Archive for the 'music' Category

Is it time to revive Summer Lights?

Wednesday, July 30th, 2008

For more than 15 years, Nashvillians packed downtown in late May to listen to all kinds of musical acts perform during the city’s annual Summer Lights festival. I have fond memories from several of the annual events, and it was a sad day when the festival signed off for good. Summer Lights showcased the diversity of local talent and displayed Nashville at its best. The Tennessean’s Beverly Keel, then writing for Entertainment Weekly, described the festival near the end in 1997:

For a full view of Nashville, from the eclectic music that swings outside its country boundaries to food that leaves Southern-fried far behind, prepare for Fan Fair by heading to Summer Lights. The downtown street festival, which runs May 29-June 1, has nine stages that feature 250 acts, ranging from blues, hip-hop, classical, and gospel to Celtic, Hispanic, African, and a panoply of other forms of music. Nibble on Cajun food while listening to opera, or down a funnel cake to the sounds of big band. Of course, there’s still plenty of country music. This year’s headliners include Lorrie Morgan, Tracy Lawrence, and Mark Chestnutt. For Nashville natives, Summer Lights is the official start of summer, and they look forward to strolling down the several-block area around the War Memorial Plaza (last year it attracted more than 150,000 people). Locals like to boast that Nashville is Music City USA, not just Country Music City, and at least for one weekend a year, they’re right.
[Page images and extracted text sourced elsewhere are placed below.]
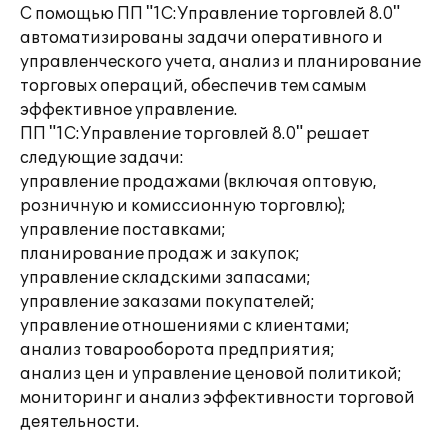
С помощью ПП "1С:Управление торговлей 8.0"
автоматизированы задачи оперативного и
управленческого учета, анализ и планирование
торговых операций, обеспечив тем самым
эффективное управление.
ПП "1С:Управление торговлей 8.0" решает
следующие задачи:
управление продажами (включая оптовую,
розничную и комиссионную торговлю);
управление поставками;
планирование продаж и закупок;
управление складскими запасами;
управление заказами покупателей;
управление отношениями с клиентами;
анализ товарооборота предприятия;
анализ цен и управление ценовой политикой;
мониторинг и анализ эффективности торговой
деятельности.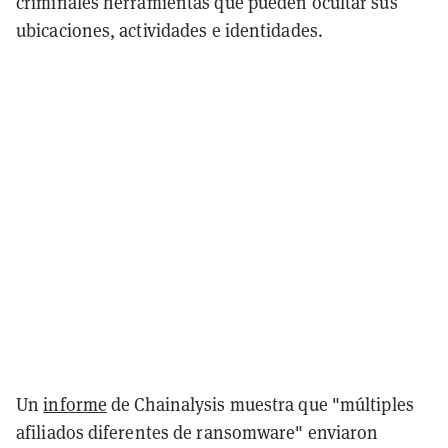
criminales herramientas que pueden ocultar sus
ubicaciones, actividades e identidades.
Un
informe
de Chainalysis muestra que "múltiples
afiliados diferentes de ransomware" enviaron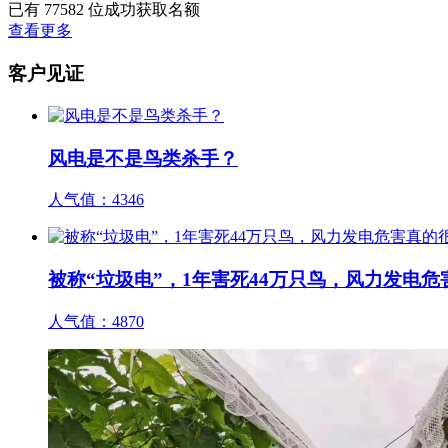
已有
77582
位成功获取名额
查看更多
客户见证
风电是不是鸟类杀手？
人气值：
4346
被称“垃圾电”，1年害死44万只鸟，风力发电
人气值：
4870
Nashville Scene film critic Jim Ridley, reviewing the 1997 slate of performers, made the case that the final festival had saved the best for last, though no one knew it was the end at the time:

There were many years when the music at the city’s largest annual festival seemed of tertiary importance to lemonade booths and funnel-cake stands. In recent years, however, it has steadily gotten better. Even if Summer Lights appears destined never to have the big-name rock ’n’ roll, funk, or blues acts that similar festivals in Memphis and Birmingham attract, festival programmer Kari Estrin has nonetheless assembled a remarkable cross-sampling of local, regional, and international talent. Besides, we’d rather see the Hackberry Ramblers, Othar Turner, or Joy Lynn White than some lame major-label headliner going through the motions.

As Ridley observed, Summer Lights wasn’t a cookie-cutter assortment of national acts, as some might argue that Memphis in May or Birmingham’s City Stages can be at times. (The short-lived Nashville River Stages that followed Nashville’s event was much more along those lines.) Summer Lights was an eclectic event that was distinctly Nashville, and I think we’re missing it, even at a time when the city has grown signficantly and improved tremendously in its absence.

Ridley’s article was ironically titled, “Summer Lights Gets Back on Track,” but then columnist (and future, but now former, editor) Liz Garrigan spread the word months later that the writing was on the wall for the festival’s fate.

Is Nashville in need of a Summer Lights’ revival? I certainly think so, but it would likely require an economic upswing and a better budgetary bottom line for the city for it to happen. In the meantime, it will have to remain a blast from the past alongside Dancin’ in the District and the Italian Street Festival as beloved local events that are long gone. Here’s hoping all of you rise again some day.

Safe bet

Monday, November 27th, 2006

It’s a safe bet that this story about a South Carolina fan killing a Clemson fan makes it into an upcoming edition of News of the Weird. Regardless, it is a terrible and sad (and weird) story.

People often say in the South that college football is a religion. I love football (and hockey), and I’m as guilty as the next guy of taking sports too seriously. But how does this get this far? Yes, this story falls into the common NOTW category “People different from us,” but I think we all get carried away frequently by stuff that just doesn’t matter. Why is that? Is it because it’s safer than focusing on things with real substance, such as our friends and families, our mortality and the contributions we hope to make while we’re here?

I’ve had some awful, awful arguments in my lifetime, I’ve done some really stupid things and I’ve at times consumed a high volume of alcohol. A few times those things have even overlapped. I still never thought it made sense to collect on a bet with a firearm, not that I own one. Maybe that’s a good thing.

I hope I can remember the next time that I’m really upset about something to ask whether whatever it is is really all that important. Odds are, the answer may be no. Did I mention that one of my coworkers owes me a six-pack for a recent bet? It’s true, but I think I’ll wait awhile before I ask whether he is going to fulfill his end of the bargain.